When the Microsoft Surface Tablets for Windows RT ship this fall, only a select few OEM Partners will be releasing Windows Tablets along side of Microsoft. According to the China Times, Windows RT devices will only initially be available from Asus, Lenovo, Samsung, and Toshiba. Chipset vendors NVIDIA, Texas Instruments, and Qualcomm were each allowed to work with at most two OEM partners for the launch. NVIDIA chose Asus and Lenovo, Texas Instruments chose Toshiba, and Qualcomm selected Samsung and HP. HP elected not to develop a Windows RT device. Instead, HP will develop only the Pro version of the Windows Tablet. Thus, Qualcomm may instead work with Dell to release a Windows RT Tablet at launch.
Windows RT Release Date and Price Details
The initial batch of Windows RT devices are all expected to go on sale together.
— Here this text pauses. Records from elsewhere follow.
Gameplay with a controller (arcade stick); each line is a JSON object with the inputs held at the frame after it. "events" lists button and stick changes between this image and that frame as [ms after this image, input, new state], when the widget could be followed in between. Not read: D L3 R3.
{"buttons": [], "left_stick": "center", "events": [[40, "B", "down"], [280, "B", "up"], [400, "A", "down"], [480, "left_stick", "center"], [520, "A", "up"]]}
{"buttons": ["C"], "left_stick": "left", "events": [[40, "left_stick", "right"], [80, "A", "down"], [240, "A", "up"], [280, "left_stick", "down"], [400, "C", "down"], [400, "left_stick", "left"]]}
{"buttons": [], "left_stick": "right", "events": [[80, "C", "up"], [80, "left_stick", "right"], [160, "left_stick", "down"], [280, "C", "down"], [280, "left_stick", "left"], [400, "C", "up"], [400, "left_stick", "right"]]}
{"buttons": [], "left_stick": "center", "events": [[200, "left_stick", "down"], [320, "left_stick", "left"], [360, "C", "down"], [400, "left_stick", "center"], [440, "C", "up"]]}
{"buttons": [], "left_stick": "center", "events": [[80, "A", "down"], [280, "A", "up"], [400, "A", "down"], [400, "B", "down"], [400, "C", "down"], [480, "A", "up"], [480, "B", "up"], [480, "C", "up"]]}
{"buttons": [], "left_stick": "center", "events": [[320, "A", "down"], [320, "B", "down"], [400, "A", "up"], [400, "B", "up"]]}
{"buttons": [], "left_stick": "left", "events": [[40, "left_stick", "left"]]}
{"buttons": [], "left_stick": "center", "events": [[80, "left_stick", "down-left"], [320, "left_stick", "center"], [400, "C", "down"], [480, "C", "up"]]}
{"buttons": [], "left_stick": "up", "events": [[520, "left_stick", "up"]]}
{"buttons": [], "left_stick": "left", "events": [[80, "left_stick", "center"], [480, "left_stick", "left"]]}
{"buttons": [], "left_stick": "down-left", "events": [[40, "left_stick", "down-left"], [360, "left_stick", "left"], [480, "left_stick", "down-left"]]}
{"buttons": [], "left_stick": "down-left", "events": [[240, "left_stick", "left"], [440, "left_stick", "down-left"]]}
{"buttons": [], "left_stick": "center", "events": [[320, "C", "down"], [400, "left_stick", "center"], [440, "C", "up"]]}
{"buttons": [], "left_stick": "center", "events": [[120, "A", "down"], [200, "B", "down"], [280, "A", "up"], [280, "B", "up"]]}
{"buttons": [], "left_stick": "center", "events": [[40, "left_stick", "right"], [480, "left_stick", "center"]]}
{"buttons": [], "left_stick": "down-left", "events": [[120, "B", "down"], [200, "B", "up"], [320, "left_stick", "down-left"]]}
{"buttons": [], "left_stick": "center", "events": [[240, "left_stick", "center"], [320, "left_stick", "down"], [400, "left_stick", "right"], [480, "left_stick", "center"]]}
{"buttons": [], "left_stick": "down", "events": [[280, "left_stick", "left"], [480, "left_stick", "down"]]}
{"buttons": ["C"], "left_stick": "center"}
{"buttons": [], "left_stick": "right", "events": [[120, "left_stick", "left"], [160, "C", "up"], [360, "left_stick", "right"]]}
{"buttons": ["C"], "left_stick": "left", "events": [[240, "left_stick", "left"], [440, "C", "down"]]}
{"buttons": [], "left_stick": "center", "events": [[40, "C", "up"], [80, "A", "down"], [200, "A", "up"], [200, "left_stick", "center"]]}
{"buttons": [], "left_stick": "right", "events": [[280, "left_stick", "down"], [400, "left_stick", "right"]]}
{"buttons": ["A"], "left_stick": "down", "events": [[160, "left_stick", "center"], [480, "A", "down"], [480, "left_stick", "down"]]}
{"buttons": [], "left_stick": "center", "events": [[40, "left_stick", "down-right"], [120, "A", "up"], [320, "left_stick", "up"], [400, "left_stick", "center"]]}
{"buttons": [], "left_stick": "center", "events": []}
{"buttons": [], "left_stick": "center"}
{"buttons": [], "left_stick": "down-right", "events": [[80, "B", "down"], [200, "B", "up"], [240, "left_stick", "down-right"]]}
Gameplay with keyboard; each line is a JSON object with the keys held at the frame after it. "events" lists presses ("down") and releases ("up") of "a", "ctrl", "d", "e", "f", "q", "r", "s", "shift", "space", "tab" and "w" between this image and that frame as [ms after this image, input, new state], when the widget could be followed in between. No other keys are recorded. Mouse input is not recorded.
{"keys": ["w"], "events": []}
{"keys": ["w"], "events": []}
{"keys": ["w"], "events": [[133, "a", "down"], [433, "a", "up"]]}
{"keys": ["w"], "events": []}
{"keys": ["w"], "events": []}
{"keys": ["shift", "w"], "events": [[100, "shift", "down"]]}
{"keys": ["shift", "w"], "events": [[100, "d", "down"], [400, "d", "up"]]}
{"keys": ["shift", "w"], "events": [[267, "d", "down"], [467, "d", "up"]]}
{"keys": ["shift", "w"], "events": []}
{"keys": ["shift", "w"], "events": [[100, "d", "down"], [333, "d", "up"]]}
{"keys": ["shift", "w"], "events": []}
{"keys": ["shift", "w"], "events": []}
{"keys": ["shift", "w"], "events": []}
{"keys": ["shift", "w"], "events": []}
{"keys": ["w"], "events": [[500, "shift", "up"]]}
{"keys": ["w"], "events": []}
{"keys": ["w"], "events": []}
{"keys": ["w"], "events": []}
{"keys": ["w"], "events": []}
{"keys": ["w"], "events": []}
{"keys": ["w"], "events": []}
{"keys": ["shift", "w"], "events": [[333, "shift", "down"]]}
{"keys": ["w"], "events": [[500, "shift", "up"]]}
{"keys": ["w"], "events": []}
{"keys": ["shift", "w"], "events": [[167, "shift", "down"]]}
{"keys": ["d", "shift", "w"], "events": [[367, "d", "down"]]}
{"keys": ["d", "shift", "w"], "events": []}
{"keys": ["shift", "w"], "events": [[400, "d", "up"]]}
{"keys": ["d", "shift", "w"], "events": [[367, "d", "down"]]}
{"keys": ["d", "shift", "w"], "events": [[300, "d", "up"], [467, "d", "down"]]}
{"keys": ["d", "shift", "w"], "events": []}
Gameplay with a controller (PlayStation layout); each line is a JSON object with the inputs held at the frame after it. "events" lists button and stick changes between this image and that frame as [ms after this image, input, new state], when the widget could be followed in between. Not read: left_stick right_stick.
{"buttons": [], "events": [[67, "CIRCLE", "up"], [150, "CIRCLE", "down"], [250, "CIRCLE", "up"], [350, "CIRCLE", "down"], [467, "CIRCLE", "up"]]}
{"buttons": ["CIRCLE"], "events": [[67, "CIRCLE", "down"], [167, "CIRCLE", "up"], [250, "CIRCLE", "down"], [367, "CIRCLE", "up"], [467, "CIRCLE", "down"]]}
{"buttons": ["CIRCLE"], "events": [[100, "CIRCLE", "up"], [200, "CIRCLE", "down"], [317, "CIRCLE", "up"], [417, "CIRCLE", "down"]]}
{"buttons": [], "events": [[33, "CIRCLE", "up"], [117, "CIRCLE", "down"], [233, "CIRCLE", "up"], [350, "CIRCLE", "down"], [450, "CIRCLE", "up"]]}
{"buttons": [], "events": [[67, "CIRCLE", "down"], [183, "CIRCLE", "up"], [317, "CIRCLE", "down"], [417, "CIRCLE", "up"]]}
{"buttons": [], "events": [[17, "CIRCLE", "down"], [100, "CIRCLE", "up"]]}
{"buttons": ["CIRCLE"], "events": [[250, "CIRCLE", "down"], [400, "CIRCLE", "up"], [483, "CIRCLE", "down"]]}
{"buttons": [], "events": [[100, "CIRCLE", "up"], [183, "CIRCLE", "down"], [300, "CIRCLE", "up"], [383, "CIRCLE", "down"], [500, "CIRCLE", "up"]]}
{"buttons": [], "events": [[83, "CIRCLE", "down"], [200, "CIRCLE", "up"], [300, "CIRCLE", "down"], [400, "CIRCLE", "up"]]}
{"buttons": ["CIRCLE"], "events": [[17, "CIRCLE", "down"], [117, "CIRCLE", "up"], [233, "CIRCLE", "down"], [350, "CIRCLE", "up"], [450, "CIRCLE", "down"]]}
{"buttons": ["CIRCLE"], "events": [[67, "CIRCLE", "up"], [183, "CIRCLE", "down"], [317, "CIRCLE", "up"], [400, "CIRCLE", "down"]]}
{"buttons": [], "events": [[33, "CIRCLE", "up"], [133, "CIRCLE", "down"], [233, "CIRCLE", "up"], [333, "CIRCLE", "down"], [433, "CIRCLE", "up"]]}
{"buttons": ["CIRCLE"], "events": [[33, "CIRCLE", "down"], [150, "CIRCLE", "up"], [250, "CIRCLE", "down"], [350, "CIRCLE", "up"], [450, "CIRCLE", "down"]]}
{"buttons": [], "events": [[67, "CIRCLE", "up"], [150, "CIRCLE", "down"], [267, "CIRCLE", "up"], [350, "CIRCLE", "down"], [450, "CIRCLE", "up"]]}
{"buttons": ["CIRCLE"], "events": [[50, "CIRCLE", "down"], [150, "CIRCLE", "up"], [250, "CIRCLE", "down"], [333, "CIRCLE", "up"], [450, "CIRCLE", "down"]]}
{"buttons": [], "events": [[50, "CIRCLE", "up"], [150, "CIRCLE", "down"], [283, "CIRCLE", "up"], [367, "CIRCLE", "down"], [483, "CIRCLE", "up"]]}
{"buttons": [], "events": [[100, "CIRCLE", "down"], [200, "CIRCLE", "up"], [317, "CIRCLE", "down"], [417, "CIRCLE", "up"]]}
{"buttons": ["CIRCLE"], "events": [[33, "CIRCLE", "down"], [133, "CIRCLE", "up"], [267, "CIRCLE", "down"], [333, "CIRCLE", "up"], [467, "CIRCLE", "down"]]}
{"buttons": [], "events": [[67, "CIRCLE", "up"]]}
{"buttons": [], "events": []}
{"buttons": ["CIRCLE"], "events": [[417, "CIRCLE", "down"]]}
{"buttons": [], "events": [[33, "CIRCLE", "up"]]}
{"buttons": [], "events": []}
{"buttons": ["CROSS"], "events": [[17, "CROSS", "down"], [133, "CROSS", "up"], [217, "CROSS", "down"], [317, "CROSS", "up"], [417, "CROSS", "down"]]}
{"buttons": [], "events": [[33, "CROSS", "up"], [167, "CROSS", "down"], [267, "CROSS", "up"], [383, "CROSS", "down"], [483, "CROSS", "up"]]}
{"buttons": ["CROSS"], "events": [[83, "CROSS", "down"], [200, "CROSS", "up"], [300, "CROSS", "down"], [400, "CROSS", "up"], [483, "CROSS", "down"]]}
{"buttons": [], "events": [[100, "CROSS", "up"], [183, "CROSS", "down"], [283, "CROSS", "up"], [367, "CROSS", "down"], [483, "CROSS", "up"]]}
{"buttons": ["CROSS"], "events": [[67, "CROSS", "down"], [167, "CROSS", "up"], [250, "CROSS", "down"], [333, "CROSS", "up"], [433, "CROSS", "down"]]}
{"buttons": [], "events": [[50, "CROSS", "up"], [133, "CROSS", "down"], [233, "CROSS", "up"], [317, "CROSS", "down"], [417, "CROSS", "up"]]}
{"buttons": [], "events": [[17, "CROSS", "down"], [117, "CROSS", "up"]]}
However, only Asus and Samsung have officially announced that their devices will be ready to launch along side of the Microsoft Surface. Windows 8 Pro devices will not ship until 90 days later. I suspect that Microsoft wants only the cheaper version of the new Windows Tablets available during the holiday season.
Currently there is no official word on how much the Windows RT devices will cost. There were some reports that the Microsoft Surface price would start at $1,000. It turned out that this information was not based on anything from Microsoft. Microsoft has however suggested that pricing for Windows RT devices will be comparable to existing ARM devices. I estimate that these new Windows Tablets will price near iPads and higher end Android Tablets.
Windows RT OEM restriction concerns
One interesting thing to note- with Microsoft releasing its own hardware, many have suggested that this will put a strain on Microsoft’s relationship with its OEM Partners. I don’t suspect this will be the case. For one, the OEMs already have the experience and infrastructure to develop devices that should compete well with the new MS Surface hardware. Secondly, OEMs have few options outside of Microsoft. On the tablet front, OEMs could choose Android of course. Considering that the iPad outsells Android tablets 2 to 1, OEMs will likely not put all of their eggs in Android’s basket. On the PC front, OEMs really don’t have a second option to Windows. Linux is not yet ready for prime time and Mac OS is not an option (legally, anyway). Therefore, the OEMs will need to focus whatever frustration they may have into developing a compelling Windows Tablet device that everyone will want to buy.